I guess you are referring to this test in particular:

 ; SSE41-LABEL: @shuffle_v4f32_4zzz
-; SSE41:         insertps {{.*}} # xmm0 = xmm0[0],zero,zero,zero
+; SSE41:         xorps %[[X:xmm[0-9]+]], %[[X]]
+; SSE41-NEXT:    blendps {{.*}} # [[X]] = xmm0[0],[[X]][1,2,3]
+; SSE41-NEXT:    movaps %[[X]], %xmm0
 ; SSE41-NEXT:    retq

If we commute the blendps then we can get rid of the extra movaps.

Also, in this test, I am not sure if a xorps+blendps would do better
than a single insertps. In case, we might want to check if one of the
operands to the blend is a vector of all-zeros and prefer a single
insertps instead of a xorps+blendps combo.

Incidentally, while looking at the new codegen, I noticed something
odd in the generated assembly of some hand written examples.

Example:
;;;;
  %vecext = extractelement <4 x float> %A, i32 1
  %vecinit = insertelement <4 x float> <float 0.0, float undef, float
undef, float undef>, float %vecext, i32 1
  %vecinit1 = insertelement <4 x float> %vecinit, float 0.0, i32 2
  %vecinit3 = shufflevector <4 x float> %vecinit1, <4 x float> %A, <4
x i32><i32 0, i32 1, i32 2, i32 7>
  ret <4 x float> %vecinit3
;;;;

The above IR is obtained from:
////
  __m128 foo(__m128 A) {
    return (__m128) {0.0f, A[1], 0.0f, A[3] };
  }
////

The good news is that your new shuffle lowering algorithm is
definitely improving the codegen of that example.
The bad news is that we still generate a sequence of
pshufd+insertps+blendps, while a single insertps would work in this
case:

 (with -mcpu=corei7 -x86-experimental-vector-shuffle-lowering)

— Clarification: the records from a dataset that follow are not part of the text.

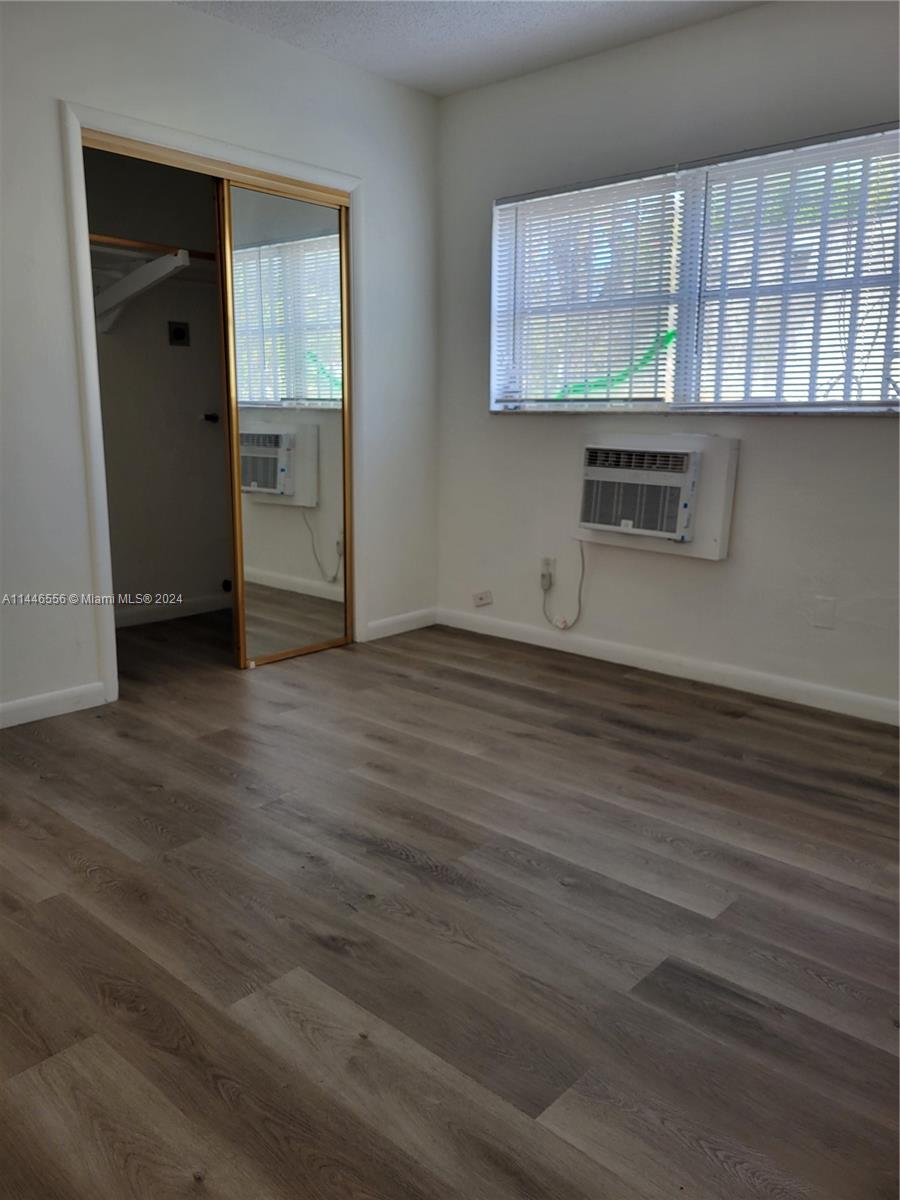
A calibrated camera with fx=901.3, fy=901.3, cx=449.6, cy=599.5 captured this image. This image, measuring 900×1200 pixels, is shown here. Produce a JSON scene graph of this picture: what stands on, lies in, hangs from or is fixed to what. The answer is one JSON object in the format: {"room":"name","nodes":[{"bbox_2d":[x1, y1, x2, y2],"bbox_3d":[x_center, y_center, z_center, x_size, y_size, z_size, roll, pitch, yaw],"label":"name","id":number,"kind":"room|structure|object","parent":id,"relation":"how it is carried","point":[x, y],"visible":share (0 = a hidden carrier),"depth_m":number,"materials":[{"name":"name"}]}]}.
{"room":"bedroom","nodes":[
{"label":"bedroom","id":0,"kind":"room"},
{"bbox_2d":[81,144,230,624],"bbox_3d":[-1.449,-1.058,4.168,0.717,2.503,2.007,11,15,41],"label":"closet wall","id":1,"kind":"structure","parent":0,"point":[221,576],"depth_m":4.55,"materials":[{"name":"paint"}]},
{"bbox_2d":[92,244,189,334],"bbox_3d":[-1.376,-1.411,4.113,0.906,0.295,0.841,11,15,41],"label":"shelf bracket","id":2,"kind":"object","parent":1,"relation":"attached to","point":[159,260],"visible":0.73,"depth_m":4.01,"materials":[{"name":"white"}]},
{"bbox_2d":[88,233,214,261],"bbox_3d":[-1.309,-1.571,4.126,0.355,0.044,1.636,11,15,41],"label":"closet shelf","id":3,"kind":"object","parent":1,"relation":"attached to","point":[127,243],"visible":0.49,"depth_m":3.95,"materials":[{"name":"brown wood"}]},
{"bbox_2d":[114,593,231,627],"bbox_3d":[-1.579,0.082,4.577,0.015,0.083,1.825,11,15,41],"label":"baseboard","id":4,"kind":"structure","parent":1,"relation":"attached to","point":[203,603],"depth_m":4.72,"materials":[{"name":"white paint"}]},
{"bbox_2d":[167,320,189,346],"bbox_3d":[-1.367,-1.344,4.549,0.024,0.119,0.105,11,15,41],"label":"outlet","id":5,"kind":"object","parent":1,"relation":"attached to","point":[179,331],"visible":0.98,"depth_m":4.55,"materials":[{"name":"black"}]},
{"bbox_2d":[200,411,220,423],"bbox_3d":[-1.254,-0.953,4.722,0.088,0.055,0.086,11,15,41],"label":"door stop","id":6,"kind":"object","parent":1,"relation":"attached to","point":[213,417],"visible":0.92,"depth_m":4.73,"materials":[{"name":"black metal"}]},
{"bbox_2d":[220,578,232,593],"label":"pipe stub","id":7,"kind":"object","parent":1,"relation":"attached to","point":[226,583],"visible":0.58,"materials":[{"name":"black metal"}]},
{"bbox_2d":[0,0,441,728],"bbox_3d":[-1.379,-0.837,3.091,0.126,2.512,3.875,11,15,41],"label":"left wall","id":8,"kind":"structure","parent":0,"point":[236,34],"depth_m":3.24,"materials":[{"name":"white paint"}]},
{"bbox_2d":[0,682,106,728],"bbox_3d":[-1.890,0.475,2.701,0.014,0.085,1.787,11,15,41],"label":"baseboard","id":9,"kind":"structure","parent":8,"relation":"attached to","point":[3,709],"depth_m":3.20,"materials":[{"name":"white paint"}]},
{"bbox_2d":[63,99,360,704],"bbox_3d":[-0.872,-0.729,3.691,0.139,2.071,1.367,11,15,41],"label":"closet door frame","id":10,"kind":"structure","parent":8,"relation":"attached to","point":[221,152],"depth_m":3.29,"materials":[{"name":"white paint"}]},
{"bbox_2d":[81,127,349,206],"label":"closet door track","id":11,"kind":"object","parent":10,"relation":"attached to","point":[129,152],"visible":0.78,"depth_m":3.38,"materials":[{"name":"metal"}]},
{"bbox_2d":[218,178,352,669],"bbox_3d":[-0.678,-0.705,3.836,0.037,1.941,0.655,11,15,41],"label":"mirrored sliding door","id":12,"kind":"structure","parent":10,"relation":"in","point":[335,432],"depth_m":3.81,"materials":[{"name":"mirror"}]},
{"bbox_2d":[364,607,436,641],"bbox_3d":[-0.240,0.117,4.455,0.013,0.086,0.517,11,15,41],"label":"baseboard","id":13,"kind":"structure","parent":8,"relation":"attached to","point":[382,623],"depth_m":4.44,"materials":[{"name":"white paint"}]},
{"bbox_2d":[0,606,899,1199],"bbox_3d":[-0.424,0.629,2.532,5.330,0.101,4.250,11,15,41],"label":"floor","id":14,"kind":"structure","parent":0,"point":[179,810],"depth_m":1.92,"materials":[{"name":"brown wood"}]},
{"bbox_2d":[175,0,764,96],"bbox_3d":[-0.237,-1.887,1.851,4.809,0.109,3.997,11,15,41],"label":"ceiling","id":15,"kind":"structure","parent":0,"point":[396,66],"depth_m":3.39,"materials":[{"name":"white paint"}]},
{"bbox_2d":[434,0,899,718],"bbox_3d":[1.270,-0.869,3.353,4.117,2.507,0.162,11,15,41],"label":"right wall","id":16,"kind":"structure","parent":0,"point":[772,429],"depth_m":3.56,"materials":[{"name":"white paint"}]},
{"bbox_2d":[472,589,493,606],"bbox_3d":[0.159,-0.009,4.428,0.107,0.069,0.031,11,15,41],"label":"wall socket","id":17,"kind":"object","parent":16,"relation":"attached to","point":[483,598],"visible":0.99,"depth_m":4.42,"materials":[{"name":"white plastic"}]},
{"bbox_2d":[539,556,554,589],"bbox_3d":[0.443,-0.135,4.156,0.069,0.120,0.021,11,15,41],"label":"wall socket","id":18,"kind":"object","parent":16,"relation":"attached to","point":[545,563],"visible":0.8,"depth_m":4.15,"materials":[{"name":"white plastic"}]},
{"bbox_2d":[542,546,585,631],"bbox_3d":[0.538,-0.062,4.110,0.275,0.419,0.042,11,15,41],"label":"power cord","id":19,"kind":"object","parent":18,"relation":"attached to","point":[579,603],"visible":0.98,"depth_m":4.14,"materials":[{"name":"plastic"}]},
{"bbox_2d":[574,430,738,559],"bbox_3d":[0.822,-0.442,3.708,0.704,0.479,0.139,11,15,41],"label":"air conditioner","id":20,"kind":"object","parent":16,"relation":"attached to","point":[718,538],"visible":0.79,"depth_m":3.57,"materials":[{"name":"white plastic"}]},
{"bbox_2d":[434,607,899,725],"bbox_3d":[1.259,0.336,3.486,3.655,0.087,0.014,11,15,41],"label":"baseboard","id":21,"kind":"structure","parent":16,"relation":"attached to","point":[641,661],"depth_m":3.71,"materials":[{"name":"white paint"}]},
{"bbox_2d":[490,124,899,416],"bbox_3d":[0.998,-1.189,3.502,2.029,0.948,0.103,11,15,41],"label":"window","id":22,"kind":"structure","parent":16,"relation":"in","point":[577,404],"depth_m":3.50,"materials":[{"name":"glass"}]},
{"bbox_2d":[493,169,683,409],"bbox_3d":[0.529,-1.273,3.814,0.920,0.919,0.044,11,15,41],"label":"window blind","id":23,"kind":"object","parent":22,"relation":"attached to","point":[510,265],"visible":0.93,"depth_m":3.77,"materials":[{"name":"white plastic"}]},
{"bbox_2d":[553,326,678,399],"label":"green garland","id":24,"kind":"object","parent":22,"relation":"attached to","point":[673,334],"visible":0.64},
{"bbox_2d":[682,123,899,411],"bbox_3d":[1.263,-1.145,3.184,0.956,0.942,0.045,11,15,41],"label":"window blind","id":25,"kind":"object","parent":22,"relation":"attached to","point":[757,155],"visible":0.93,"depth_m":3.21,"materials":[{"name":"white plastic"}]},
{"bbox_2d":[812,595,835,628],"bbox_3d":[1.374,0.046,3.314,0.070,0.116,0.009,11,15,41],"label":"wall plate","id":26,"kind":"object","parent":16,"relation":"attached to","point":[824,613],"visible":0.98,"depth_m":3.31,"materials":[{"name":"white plastic"}]}
]}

  pshufd $4294967269, %xmm0, %xmm1 # xmm1 = xmm0[1,1,2,3]
  insertps  $29, %xmm1, %xmm1 # %xmm1 = zero,xmm1[0],zero,zero
  blendps $8, %xmm0, %xmm1 # %xmm1 = xmm1[0,1,2],%xmm0[3]
  movaps %xmm1, %xmm0

Excluding the last 'movaps' which - as you said - could be removed if
we teach the backend how to commute the operands of a blendps,
I noticed two things:
 1) we use a pshufd instead of a shufps (this would cause a domain crossing);
 2) the shuffle mask of the pshufd seems a bit weird (the mask should
be 8-bits only. I am assuming that -27 was intended here).

Thanks again,
Andrea